INPUT DATA
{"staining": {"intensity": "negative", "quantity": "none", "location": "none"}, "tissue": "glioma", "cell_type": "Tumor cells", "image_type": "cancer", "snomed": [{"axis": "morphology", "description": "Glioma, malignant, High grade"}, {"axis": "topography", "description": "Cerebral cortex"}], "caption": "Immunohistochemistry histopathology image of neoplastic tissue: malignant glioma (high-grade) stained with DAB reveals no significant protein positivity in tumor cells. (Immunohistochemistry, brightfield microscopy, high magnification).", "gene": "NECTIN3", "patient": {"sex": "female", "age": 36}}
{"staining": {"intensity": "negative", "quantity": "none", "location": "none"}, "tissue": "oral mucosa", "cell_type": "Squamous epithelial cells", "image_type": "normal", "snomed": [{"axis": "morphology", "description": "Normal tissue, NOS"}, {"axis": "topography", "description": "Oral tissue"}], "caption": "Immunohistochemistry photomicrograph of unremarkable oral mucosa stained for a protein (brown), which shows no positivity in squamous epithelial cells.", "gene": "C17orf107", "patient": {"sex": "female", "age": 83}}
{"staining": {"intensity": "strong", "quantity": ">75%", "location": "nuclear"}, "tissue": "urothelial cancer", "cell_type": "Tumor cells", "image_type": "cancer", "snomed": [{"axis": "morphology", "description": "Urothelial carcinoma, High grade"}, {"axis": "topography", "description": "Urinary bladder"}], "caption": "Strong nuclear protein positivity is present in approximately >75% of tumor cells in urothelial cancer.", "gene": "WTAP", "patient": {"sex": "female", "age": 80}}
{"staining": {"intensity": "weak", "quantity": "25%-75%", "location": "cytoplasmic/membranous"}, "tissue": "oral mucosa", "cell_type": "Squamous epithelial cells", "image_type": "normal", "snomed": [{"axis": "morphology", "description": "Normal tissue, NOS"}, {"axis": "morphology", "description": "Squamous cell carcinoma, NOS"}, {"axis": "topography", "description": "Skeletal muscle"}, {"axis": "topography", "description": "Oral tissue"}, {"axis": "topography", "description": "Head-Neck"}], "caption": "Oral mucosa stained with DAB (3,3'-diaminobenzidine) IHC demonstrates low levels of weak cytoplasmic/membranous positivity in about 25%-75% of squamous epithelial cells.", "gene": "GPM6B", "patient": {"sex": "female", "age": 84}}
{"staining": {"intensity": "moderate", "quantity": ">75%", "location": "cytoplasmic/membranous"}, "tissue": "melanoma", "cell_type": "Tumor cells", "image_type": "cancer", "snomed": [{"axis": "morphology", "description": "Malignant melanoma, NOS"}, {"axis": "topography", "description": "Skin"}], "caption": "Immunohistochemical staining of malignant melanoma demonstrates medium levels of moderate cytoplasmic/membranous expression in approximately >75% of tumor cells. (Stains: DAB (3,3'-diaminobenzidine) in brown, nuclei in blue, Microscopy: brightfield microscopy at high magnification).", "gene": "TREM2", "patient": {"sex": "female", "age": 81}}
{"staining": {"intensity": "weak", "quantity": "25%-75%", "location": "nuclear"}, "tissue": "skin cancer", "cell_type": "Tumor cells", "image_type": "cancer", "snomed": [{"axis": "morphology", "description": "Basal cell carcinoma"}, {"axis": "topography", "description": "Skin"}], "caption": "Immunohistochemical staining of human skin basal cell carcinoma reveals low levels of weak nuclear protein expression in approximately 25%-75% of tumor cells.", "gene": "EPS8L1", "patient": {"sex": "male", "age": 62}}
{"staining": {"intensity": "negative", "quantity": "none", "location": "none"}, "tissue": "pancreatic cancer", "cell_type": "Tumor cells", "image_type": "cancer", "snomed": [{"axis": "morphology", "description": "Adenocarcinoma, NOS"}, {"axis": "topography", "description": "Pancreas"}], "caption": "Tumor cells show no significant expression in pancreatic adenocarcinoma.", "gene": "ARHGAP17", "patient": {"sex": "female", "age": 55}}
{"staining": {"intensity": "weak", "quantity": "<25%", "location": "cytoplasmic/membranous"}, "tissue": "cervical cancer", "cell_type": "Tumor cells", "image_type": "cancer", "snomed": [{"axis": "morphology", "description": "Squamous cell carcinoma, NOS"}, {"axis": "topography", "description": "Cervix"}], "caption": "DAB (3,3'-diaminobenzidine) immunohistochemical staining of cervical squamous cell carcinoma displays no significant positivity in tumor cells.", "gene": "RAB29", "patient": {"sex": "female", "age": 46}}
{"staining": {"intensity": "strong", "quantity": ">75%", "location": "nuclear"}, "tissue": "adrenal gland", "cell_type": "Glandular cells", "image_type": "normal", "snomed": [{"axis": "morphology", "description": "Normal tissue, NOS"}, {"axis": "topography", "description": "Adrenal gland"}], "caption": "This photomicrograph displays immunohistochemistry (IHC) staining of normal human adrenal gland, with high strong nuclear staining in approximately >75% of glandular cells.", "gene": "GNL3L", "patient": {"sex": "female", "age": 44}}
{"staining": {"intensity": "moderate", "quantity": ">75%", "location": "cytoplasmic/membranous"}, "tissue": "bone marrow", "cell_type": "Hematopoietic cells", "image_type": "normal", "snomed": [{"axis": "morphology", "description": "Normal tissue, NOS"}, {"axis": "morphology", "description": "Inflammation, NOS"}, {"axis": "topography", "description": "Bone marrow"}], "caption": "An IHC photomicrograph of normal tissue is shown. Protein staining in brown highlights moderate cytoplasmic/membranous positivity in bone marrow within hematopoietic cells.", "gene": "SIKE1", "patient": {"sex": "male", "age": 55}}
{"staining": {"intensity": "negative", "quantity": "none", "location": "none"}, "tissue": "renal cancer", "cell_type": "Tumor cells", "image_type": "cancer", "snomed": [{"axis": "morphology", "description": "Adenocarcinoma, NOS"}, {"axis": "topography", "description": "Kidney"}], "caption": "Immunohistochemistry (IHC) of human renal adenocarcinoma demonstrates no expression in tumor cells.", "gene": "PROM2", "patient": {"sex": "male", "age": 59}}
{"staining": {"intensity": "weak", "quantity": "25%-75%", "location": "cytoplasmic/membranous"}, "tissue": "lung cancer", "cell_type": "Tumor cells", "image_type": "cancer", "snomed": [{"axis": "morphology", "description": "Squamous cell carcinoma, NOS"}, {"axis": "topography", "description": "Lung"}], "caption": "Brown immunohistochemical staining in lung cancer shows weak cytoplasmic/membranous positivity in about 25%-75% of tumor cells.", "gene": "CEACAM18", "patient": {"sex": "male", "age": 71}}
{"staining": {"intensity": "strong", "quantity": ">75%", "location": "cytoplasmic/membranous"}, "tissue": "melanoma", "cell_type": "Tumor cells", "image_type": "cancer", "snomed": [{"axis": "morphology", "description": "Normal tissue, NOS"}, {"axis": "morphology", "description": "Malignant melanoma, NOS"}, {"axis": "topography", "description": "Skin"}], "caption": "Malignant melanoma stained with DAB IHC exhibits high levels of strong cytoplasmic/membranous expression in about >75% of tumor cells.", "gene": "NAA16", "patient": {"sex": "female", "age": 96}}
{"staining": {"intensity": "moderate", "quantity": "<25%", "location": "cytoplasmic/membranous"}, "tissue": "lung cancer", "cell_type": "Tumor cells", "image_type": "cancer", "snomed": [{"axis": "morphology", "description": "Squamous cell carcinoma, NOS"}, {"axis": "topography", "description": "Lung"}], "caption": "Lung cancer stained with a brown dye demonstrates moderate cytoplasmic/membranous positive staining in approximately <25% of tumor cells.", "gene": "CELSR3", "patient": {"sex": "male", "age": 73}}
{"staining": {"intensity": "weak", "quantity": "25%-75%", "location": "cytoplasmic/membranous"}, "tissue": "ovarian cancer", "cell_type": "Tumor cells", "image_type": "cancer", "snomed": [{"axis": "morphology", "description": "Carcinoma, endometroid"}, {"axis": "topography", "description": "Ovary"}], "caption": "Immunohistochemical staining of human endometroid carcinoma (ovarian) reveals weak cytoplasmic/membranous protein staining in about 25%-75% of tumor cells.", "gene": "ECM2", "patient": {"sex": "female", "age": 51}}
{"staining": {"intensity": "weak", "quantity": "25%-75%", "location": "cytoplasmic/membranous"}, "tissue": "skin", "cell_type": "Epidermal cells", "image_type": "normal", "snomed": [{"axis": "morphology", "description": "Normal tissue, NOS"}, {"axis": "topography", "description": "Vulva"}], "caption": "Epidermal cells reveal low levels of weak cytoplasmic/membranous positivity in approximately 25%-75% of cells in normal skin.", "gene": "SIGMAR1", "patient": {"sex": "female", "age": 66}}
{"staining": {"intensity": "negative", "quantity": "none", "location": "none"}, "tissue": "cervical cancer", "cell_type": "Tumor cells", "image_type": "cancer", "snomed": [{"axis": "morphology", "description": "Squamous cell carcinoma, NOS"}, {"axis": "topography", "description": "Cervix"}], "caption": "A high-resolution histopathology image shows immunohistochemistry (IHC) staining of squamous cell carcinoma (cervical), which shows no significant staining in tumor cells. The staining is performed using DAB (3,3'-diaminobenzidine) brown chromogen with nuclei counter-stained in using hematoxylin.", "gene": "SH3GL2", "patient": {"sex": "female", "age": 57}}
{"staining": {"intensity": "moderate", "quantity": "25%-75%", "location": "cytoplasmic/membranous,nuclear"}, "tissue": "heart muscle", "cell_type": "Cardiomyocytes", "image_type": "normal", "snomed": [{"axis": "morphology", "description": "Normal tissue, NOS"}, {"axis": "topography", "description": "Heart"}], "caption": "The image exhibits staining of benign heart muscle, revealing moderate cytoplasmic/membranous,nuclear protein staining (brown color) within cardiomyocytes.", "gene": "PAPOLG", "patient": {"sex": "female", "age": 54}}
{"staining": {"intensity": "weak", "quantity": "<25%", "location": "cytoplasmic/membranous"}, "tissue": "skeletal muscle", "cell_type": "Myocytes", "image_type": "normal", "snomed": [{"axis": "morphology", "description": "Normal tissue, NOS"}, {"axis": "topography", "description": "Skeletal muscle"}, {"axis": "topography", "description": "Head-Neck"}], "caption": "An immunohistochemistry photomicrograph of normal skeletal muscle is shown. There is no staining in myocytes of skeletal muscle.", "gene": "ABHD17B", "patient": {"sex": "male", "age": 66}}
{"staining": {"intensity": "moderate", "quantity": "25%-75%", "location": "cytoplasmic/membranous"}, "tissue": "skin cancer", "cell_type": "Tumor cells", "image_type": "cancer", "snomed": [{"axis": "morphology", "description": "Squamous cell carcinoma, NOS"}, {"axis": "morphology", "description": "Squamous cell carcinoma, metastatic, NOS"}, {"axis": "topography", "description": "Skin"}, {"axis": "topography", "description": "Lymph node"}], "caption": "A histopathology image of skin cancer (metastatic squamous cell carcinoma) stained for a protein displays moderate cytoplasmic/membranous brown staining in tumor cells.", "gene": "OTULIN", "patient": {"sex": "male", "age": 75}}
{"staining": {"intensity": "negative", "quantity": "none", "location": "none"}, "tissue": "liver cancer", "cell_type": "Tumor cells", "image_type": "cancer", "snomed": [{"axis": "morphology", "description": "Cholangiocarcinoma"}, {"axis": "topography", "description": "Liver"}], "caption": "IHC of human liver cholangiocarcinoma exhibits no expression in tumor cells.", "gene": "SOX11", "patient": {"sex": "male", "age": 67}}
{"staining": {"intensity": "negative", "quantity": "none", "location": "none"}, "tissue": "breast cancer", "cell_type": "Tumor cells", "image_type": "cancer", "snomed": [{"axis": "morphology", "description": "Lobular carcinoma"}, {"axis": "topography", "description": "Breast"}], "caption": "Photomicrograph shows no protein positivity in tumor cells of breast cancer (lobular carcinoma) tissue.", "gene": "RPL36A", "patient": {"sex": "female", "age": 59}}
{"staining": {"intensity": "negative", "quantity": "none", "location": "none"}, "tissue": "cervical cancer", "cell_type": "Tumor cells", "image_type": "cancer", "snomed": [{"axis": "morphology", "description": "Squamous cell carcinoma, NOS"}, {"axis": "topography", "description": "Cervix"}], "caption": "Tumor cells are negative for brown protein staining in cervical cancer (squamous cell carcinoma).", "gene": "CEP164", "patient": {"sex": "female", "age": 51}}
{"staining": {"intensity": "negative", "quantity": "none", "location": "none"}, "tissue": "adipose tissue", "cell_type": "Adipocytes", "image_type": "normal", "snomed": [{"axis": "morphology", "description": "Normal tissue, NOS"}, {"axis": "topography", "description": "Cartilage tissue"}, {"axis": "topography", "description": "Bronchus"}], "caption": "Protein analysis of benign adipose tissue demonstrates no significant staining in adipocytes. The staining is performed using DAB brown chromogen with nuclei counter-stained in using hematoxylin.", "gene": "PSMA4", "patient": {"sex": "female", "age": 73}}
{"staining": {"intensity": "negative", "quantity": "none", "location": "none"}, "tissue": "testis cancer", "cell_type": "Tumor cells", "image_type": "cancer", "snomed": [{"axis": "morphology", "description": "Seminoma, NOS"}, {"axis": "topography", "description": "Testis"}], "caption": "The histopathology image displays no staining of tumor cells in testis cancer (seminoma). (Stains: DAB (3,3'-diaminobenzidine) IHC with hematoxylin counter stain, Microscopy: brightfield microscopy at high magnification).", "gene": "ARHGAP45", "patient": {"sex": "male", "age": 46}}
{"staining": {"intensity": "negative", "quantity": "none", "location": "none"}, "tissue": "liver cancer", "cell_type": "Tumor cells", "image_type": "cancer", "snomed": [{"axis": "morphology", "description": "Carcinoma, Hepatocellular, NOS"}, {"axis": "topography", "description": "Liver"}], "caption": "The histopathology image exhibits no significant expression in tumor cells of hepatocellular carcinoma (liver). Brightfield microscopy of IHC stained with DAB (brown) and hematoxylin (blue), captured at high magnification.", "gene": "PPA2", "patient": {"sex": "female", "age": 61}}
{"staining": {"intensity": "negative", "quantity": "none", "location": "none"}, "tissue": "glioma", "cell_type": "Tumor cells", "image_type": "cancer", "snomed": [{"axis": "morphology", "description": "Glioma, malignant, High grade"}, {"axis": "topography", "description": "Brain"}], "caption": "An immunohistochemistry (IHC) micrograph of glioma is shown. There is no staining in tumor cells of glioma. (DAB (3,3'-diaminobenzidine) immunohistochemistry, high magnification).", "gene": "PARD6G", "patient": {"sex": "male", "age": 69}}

WHAT YOU ARE ASKED TO DO
Given the data above, transcribe exactly the lines from the one containing "mucosa stained with" down to the one containing "of human skin", and no others.

SOLUTION FOR THIS TASK
{"staining": {"intensity": "weak", "quantity": "25%-75%", "location": "cytoplasmic/membranous"}, "tissue": "oral mucosa", "cell_type": "Squamous epithelial cells", "image_type": "normal", "snomed": [{"axis": "morphology", "description": "Normal tissue, NOS"}, {"axis": "morphology", "description": "Squamous cell carcinoma, NOS"}, {"axis": "topography", "description": "Skeletal muscle"}, {"axis": "topography", "description": "Oral tissue"}, {"axis": "topography", "description": "Head-Neck"}], "caption": "Oral mucosa stained with DAB (3,3'-diaminobenzidine) IHC demonstrates low levels of weak cytoplasmic/membranous positivity in about 25%-75% of squamous epithelial cells.", "gene": "GPM6B", "patient": {"sex": "female", "age": 84}}
{"staining": {"intensity": "moderate", "quantity": ">75%", "location": "cytoplasmic/membranous"}, "tissue": "melanoma", "cell_type": "Tumor cells", "image_type": "cancer", "snomed": [{"axis": "morphology", "description": "Malignant melanoma, NOS"}, {"axis": "topography", "description": "Skin"}], "caption": "Immunohistochemical staining of malignant melanoma demonstrates medium levels of moderate cytoplasmic/membranous expression in approximately >75% of tumor cells. (Stains: DAB (3,3'-diaminobenzidine) in brown, nuclei in blue, Microscopy: brightfield microscopy at high magnification).", "gene": "TREM2", "patient": {"sex": "female", "age": 81}}
{"staining": {"intensity": "weak", "quantity": "25%-75%", "location": "nuclear"}, "tissue": "skin cancer", "cell_type": "Tumor cells", "image_type": "cancer", "snomed": [{"axis": "morphology", "description": "Basal cell carcinoma"}, {"axis": "topography", "description": "Skin"}], "caption": "Immunohistochemical staining of human skin basal cell carcinoma reveals low levels of weak nuclear protein expression in approximately 25%-75% of tumor cells.", "gene": "EPS8L1", "patient": {"sex": "male", "age": 62}}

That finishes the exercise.